Das versunkene Dorf könnte die ersten Olivenmühlen beherbergt haben
Archäologen graben ein 7.500 Jahre altes Unterwasserdorf aus, das möglicherweise das älteste Zentrum der Olivenölproduktion weltweit war.
Meeresarchäologen aus Australien und Israel graben ein 7.500 Jahre altes Unterwasserdorf aus, das möglicherweise das älteste Zentrum der Olivenölproduktion weltweit war. Das aus der Jungsteinzeit stammende levantinische Dorf liegt unter 5 Metern Wassertiefe an einer Stelle namens Kfar Samir vor der Küste von Haifa, Israel.
Das Ausgrabungsteam besteht aus den Meeresarchäologen Jonathan Benjamin von der Flinders University in Australien und Ehud Galili von der Israelischen Altertumsbehörde und der Universität Haifa in Israel. Frühere Ausgrabungen an dieser Stelle deuten darauf hin, dass in der prähistorischen Siedlung Olivenöl hergestellt worden sein könnte, was sie zum ältesten Zentrum der Olivenölproduktion weltweit machen würde.
Eine 1997 im Journal of Archaeological Science veröffentlichte Studie beschrieb die Unterwasserausgrabungen in Kfar Samir, bei denen Tausende von zerkleinerten Olivenkernen und Olivenmark in Gruben vergraben gefunden wurden. Die Entdeckung zeigte, dass in dieser Region bereits vor 6.500 Jahren Technologie zur Olivenölproduktion eingesetzt wurde – 500 Jahre früher als bisher angenommen.

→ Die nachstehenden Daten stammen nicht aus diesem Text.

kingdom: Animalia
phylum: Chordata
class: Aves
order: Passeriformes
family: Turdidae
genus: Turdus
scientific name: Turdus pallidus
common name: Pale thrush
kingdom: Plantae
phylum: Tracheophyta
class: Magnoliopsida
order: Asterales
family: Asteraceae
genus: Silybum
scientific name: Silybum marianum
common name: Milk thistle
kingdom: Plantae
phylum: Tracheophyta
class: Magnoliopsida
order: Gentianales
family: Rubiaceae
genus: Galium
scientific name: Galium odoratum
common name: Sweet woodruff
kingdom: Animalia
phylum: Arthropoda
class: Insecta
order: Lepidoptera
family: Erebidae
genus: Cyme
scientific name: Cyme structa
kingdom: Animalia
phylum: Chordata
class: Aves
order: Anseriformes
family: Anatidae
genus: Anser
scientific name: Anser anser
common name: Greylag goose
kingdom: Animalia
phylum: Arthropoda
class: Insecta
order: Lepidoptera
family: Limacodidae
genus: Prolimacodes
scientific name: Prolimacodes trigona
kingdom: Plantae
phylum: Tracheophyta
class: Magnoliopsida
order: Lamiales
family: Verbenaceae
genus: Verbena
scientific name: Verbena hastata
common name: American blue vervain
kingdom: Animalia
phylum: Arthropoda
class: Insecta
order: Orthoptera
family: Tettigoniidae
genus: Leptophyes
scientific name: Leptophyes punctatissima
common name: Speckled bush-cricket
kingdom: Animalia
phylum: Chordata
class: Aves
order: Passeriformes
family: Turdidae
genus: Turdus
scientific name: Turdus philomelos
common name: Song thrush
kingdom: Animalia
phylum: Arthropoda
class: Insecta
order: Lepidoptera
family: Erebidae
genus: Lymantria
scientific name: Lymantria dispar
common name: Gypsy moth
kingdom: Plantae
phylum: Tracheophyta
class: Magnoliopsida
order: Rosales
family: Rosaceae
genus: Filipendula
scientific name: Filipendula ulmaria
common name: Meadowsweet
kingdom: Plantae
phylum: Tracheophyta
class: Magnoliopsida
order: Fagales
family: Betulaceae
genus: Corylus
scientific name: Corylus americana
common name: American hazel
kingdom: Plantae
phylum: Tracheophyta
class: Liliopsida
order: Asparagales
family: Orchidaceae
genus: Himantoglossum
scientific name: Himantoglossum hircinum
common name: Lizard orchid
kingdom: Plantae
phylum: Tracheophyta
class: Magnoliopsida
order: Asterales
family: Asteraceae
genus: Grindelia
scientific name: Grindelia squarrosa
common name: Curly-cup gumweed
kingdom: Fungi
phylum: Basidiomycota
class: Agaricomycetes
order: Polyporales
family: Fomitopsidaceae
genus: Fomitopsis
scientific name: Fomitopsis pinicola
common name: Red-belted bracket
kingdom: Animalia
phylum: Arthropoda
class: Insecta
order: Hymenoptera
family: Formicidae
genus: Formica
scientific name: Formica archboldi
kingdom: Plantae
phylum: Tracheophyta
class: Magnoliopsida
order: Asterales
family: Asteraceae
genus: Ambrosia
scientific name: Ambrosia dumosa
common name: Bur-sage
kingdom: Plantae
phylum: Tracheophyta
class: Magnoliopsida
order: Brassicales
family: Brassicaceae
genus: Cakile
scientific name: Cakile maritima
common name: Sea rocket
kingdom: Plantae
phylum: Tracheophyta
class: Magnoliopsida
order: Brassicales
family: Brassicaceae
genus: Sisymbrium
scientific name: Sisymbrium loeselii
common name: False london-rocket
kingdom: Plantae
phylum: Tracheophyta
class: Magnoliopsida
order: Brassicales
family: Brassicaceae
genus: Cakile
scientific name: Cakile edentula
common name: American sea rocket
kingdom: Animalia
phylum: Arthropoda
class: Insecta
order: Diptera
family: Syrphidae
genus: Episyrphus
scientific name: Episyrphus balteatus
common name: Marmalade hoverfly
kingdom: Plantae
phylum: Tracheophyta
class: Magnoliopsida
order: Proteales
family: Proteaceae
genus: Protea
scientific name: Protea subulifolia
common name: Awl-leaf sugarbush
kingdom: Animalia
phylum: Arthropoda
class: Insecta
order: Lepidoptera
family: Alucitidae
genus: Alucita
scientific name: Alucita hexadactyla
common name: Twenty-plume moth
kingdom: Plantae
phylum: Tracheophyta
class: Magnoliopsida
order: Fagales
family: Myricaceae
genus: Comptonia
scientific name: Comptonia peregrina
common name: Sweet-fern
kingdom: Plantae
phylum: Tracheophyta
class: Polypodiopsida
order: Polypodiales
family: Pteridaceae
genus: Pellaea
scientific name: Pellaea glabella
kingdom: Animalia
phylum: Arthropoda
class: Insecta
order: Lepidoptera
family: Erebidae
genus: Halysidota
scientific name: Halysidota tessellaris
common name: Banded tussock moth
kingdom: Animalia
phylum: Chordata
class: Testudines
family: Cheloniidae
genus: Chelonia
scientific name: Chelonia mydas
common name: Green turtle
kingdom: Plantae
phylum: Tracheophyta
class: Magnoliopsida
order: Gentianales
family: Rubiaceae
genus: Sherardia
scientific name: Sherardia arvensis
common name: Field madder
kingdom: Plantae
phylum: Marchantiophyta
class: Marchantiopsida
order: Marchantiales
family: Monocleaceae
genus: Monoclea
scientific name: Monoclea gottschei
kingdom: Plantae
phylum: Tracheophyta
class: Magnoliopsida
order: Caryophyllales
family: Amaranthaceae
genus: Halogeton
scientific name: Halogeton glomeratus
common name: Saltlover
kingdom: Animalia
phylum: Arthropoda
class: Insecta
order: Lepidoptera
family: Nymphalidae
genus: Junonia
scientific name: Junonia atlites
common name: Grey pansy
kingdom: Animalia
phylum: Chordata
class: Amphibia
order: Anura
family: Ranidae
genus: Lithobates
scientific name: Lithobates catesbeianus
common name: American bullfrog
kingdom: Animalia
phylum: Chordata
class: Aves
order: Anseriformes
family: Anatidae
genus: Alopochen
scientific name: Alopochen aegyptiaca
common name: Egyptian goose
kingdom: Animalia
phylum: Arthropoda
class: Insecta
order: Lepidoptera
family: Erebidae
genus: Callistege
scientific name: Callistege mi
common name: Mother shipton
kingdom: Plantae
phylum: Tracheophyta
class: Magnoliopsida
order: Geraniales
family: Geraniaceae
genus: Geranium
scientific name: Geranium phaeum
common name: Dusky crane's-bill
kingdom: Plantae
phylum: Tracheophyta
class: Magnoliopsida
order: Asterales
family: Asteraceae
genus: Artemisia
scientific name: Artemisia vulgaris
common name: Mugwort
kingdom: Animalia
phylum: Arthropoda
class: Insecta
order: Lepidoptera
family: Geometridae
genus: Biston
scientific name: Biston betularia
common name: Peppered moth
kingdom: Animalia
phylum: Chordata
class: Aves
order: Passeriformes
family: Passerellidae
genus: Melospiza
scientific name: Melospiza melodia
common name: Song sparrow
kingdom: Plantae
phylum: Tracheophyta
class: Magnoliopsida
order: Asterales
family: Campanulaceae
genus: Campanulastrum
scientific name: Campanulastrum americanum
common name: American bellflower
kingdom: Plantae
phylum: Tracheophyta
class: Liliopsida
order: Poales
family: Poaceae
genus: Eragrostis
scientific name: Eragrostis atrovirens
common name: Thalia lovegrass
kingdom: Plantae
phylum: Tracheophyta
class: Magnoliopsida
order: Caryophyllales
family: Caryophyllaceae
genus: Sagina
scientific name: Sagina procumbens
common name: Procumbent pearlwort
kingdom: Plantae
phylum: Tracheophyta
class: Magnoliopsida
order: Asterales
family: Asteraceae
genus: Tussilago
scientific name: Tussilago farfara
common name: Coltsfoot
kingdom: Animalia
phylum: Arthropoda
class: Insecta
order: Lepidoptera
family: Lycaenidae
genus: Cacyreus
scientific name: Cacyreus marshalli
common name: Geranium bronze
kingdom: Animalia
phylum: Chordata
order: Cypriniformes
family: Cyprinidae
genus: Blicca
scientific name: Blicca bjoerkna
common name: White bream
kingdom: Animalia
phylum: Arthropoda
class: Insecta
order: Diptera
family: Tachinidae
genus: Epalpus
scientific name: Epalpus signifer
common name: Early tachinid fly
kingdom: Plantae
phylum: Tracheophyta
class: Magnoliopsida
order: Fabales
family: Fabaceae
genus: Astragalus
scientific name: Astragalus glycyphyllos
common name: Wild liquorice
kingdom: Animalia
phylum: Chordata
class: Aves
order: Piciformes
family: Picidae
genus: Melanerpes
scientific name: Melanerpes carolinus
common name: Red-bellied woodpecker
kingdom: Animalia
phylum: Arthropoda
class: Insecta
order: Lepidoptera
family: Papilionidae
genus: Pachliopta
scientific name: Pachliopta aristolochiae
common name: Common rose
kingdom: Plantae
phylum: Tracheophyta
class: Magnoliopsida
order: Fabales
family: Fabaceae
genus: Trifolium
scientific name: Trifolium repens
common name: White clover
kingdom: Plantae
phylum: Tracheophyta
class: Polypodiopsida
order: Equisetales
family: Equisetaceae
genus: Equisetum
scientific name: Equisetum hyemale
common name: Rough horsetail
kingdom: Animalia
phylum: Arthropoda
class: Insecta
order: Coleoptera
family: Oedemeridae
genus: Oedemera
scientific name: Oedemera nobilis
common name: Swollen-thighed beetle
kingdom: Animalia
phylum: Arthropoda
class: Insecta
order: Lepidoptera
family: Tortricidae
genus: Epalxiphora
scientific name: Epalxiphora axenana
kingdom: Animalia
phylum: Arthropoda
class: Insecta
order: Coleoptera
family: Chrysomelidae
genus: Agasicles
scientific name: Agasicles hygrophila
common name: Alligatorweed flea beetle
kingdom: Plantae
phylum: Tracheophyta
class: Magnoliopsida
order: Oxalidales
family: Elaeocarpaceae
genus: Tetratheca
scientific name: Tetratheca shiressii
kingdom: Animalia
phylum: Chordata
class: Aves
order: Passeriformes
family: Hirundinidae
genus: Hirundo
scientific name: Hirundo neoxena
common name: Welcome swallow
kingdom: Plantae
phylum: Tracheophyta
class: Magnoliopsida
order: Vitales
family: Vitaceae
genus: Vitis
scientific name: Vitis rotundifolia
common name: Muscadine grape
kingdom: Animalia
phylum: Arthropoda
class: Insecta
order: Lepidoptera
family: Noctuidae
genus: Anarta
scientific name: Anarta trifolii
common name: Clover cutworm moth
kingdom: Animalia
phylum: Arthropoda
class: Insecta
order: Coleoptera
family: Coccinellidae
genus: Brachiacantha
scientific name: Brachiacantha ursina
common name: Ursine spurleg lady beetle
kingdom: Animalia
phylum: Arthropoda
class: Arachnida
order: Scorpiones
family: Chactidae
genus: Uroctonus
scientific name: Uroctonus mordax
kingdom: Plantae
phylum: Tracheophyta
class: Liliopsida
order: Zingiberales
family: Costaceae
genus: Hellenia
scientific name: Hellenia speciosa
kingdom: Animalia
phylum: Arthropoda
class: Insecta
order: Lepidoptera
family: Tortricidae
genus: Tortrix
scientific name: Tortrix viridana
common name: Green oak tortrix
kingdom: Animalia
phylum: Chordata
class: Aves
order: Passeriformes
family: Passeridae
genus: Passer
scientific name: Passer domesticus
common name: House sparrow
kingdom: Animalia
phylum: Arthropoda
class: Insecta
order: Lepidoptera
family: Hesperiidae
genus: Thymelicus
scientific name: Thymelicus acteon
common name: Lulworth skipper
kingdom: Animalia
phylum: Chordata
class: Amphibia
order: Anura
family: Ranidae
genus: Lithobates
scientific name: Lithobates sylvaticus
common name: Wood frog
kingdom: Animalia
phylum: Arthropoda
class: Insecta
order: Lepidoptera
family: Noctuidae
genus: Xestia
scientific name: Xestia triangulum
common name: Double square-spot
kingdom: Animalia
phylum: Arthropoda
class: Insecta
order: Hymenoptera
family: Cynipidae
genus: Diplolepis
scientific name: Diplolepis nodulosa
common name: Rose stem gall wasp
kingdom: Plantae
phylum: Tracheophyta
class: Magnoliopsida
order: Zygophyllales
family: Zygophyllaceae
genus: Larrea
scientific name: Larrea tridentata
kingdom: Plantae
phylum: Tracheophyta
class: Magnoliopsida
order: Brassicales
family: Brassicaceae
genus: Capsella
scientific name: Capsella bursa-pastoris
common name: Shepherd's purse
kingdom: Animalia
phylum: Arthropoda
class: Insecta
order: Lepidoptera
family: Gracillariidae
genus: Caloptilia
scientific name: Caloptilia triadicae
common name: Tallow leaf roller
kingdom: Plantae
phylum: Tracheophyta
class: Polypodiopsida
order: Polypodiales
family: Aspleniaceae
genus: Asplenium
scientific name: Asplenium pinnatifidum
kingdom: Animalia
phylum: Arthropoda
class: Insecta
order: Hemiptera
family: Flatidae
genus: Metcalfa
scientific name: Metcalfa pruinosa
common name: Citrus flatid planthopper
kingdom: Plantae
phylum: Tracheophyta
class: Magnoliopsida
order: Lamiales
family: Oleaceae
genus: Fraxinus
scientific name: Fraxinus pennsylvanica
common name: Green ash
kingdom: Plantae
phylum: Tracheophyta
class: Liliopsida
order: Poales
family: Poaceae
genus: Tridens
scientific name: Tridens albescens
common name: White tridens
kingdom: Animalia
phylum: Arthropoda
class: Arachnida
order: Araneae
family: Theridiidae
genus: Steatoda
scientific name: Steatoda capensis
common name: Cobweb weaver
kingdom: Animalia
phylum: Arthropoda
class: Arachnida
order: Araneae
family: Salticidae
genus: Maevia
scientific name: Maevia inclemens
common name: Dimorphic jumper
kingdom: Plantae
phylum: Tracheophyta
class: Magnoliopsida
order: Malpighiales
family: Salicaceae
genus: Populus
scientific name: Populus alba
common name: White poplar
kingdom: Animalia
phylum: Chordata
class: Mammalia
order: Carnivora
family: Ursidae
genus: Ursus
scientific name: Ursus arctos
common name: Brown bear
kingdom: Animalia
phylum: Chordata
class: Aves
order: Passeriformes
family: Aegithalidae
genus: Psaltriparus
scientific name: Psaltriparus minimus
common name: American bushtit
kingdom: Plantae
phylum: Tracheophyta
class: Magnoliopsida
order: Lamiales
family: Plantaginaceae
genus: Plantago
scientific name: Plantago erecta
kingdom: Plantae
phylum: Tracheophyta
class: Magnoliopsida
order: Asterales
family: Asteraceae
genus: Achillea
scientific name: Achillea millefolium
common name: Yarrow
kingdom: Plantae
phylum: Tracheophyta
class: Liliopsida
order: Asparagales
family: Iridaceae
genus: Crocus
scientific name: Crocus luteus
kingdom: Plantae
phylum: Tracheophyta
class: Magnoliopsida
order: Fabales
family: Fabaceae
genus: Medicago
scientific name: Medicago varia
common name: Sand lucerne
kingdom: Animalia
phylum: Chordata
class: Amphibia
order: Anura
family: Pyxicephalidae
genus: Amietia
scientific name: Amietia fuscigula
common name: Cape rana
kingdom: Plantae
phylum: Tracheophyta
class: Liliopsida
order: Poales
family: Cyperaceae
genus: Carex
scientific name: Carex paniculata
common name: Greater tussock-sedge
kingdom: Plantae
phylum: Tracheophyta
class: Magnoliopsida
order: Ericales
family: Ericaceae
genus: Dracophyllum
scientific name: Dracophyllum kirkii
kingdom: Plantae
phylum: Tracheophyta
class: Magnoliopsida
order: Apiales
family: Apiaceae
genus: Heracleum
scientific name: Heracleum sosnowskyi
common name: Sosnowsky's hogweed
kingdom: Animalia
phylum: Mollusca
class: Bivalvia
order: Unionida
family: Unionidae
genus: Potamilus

Bei den jüngsten Ausgrabungen legte das Forschungsteam eine Struktur frei, die einst ein Süßwasserbrunnen war und später zur Abfallentsorgung genutzt wurde. Die Forscher entnahmen Proben des Sandes, der den Brunnen bedeckte; deren Analyse könnte wichtige Einblicke in die Gesellschaft liefern, die einst in dem antiken Dorf lebte, darunter Details über ihre frühe mediterrane Ernährung und ihre Handelspraktiken.